En tant que Président de l’Assemblée parlementaire, j’ai pris part au Sommet du parti populaire européen (PPE) qui se tenait avant le Sommet de l’UE. Ce fut une excellente occasion d’expliquer, devant de nombreux chefs d’Etat et de gouvernement, la position de l’Assemblée sur plusieurs questions relatives à la coopération entre le Conseil de l’Europe et l’Union européenne, notamment celle de l’adhésion de l’UE à la Convention européenne des Droits de l’Homme. J’ai également profité de l’occasion pour participer à des entretiens bilatéraux.
J’ai pris part à la réunion plénière de la Commission de Venise, le 20 octobre 2007, afin d’exprimer en personne ma reconnaissance pour son importante contribution au Conseil de l’Europe et au développement démocratique, à la fois en Europe et au-delà. Je souhaitais également faire part de ma gratitude sincère pour l’excellente, durable et étroite coopération de la Commission de Venise avec notre Assemblée.
Dans mon discours, j’ai mis l’accent sur le fait que la Commission de Venise constituait l’un des éléments essentiels rendant le Conseil de l’Europe indispensable à l’ensemble de l’Europe en matière de promotion et de défense de la démocratie, des droits de l’homme et de l’Etat de droit. J’ai exprimé mon profond regret que les gouvernements et la plupart des membres de parlements, y compris du Parlement européen, n’étaient pas suffisamment conscients de ce travail. J’ai souligné mon engagement à soutenir et promouvoir la Commission de Venise lors de mes réunions officielles, à tous les niveaux, comme je l’ai fait tout au long de mon mandat présidentiel.
A cette occasion, j’ai été particulièrement honoré de recevoir la distinction de la Commission de Venise – un symbole concret de notre appréciation respective du travail que nous faisons ensemble.
Depuis plus de cinq ans, la Commission de Venise est un accord élargi, ouvert aux pays non membres du Conseil de l’Europe. De ce fait, j’ai également participé à un échange de vues avec l’Union des cours et conseils constitutionnels arabes. J’ai exprimé mon appréciation du fait que d’éminents avocats et juges de l’Europe et des pays arabes puissent se réunir pour débattre de sujets d’intérêts communs et publics. J’ai insisté sur la signification de l’Etat de droit dans le dispositif du Conseil de l’Europe et sur l’importance de la Commission de Venise.

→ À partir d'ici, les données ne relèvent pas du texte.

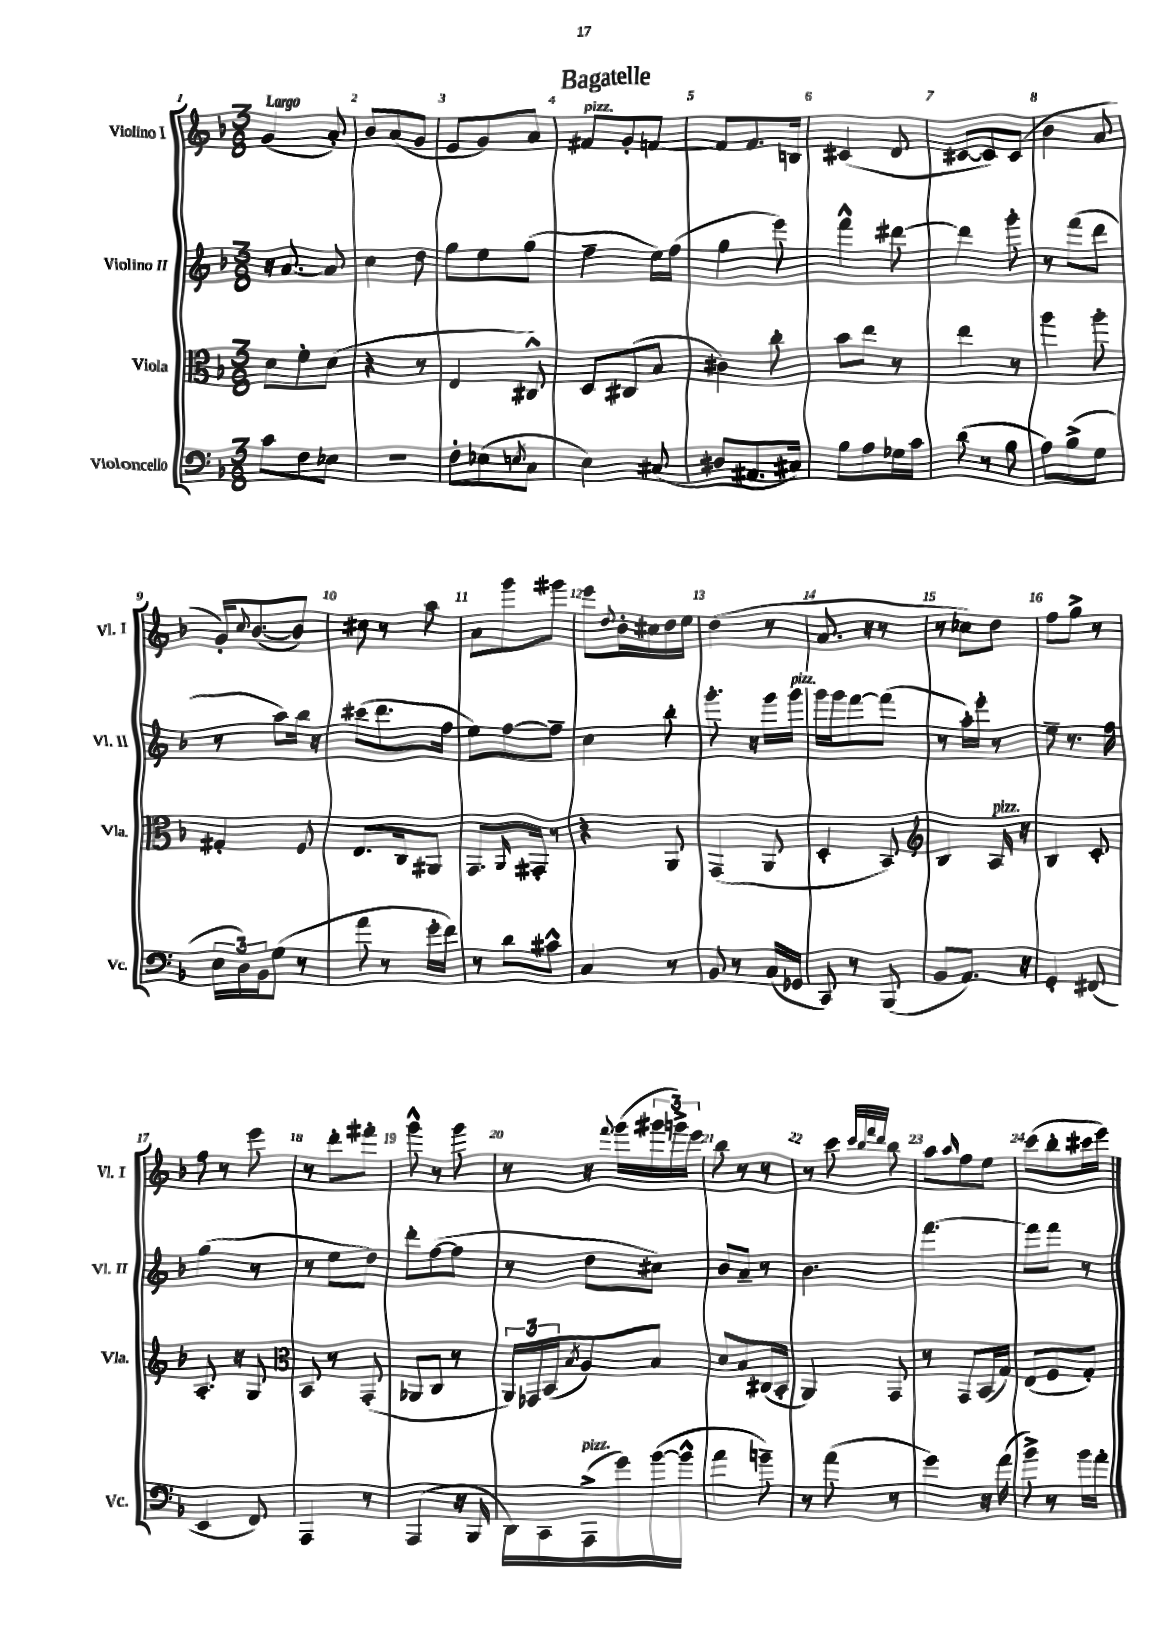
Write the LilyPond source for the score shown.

J’ai reçu une plaque commémorative de l’Union des cours et conseils constitutionnels arabes.
Le 25 octobre 2007, j’ai participé à la remise du titre de docteur honoris causa à M. Jean-Claude Juncker par l’université Robert-Schuman de Strasbourg. Cette cérémonie fut suivie d’un colloque sur le thème de «L’avenir du Conseil de l’Europe face aux autres organisations internationales», où j’ai prononcé le discours d’ouverture.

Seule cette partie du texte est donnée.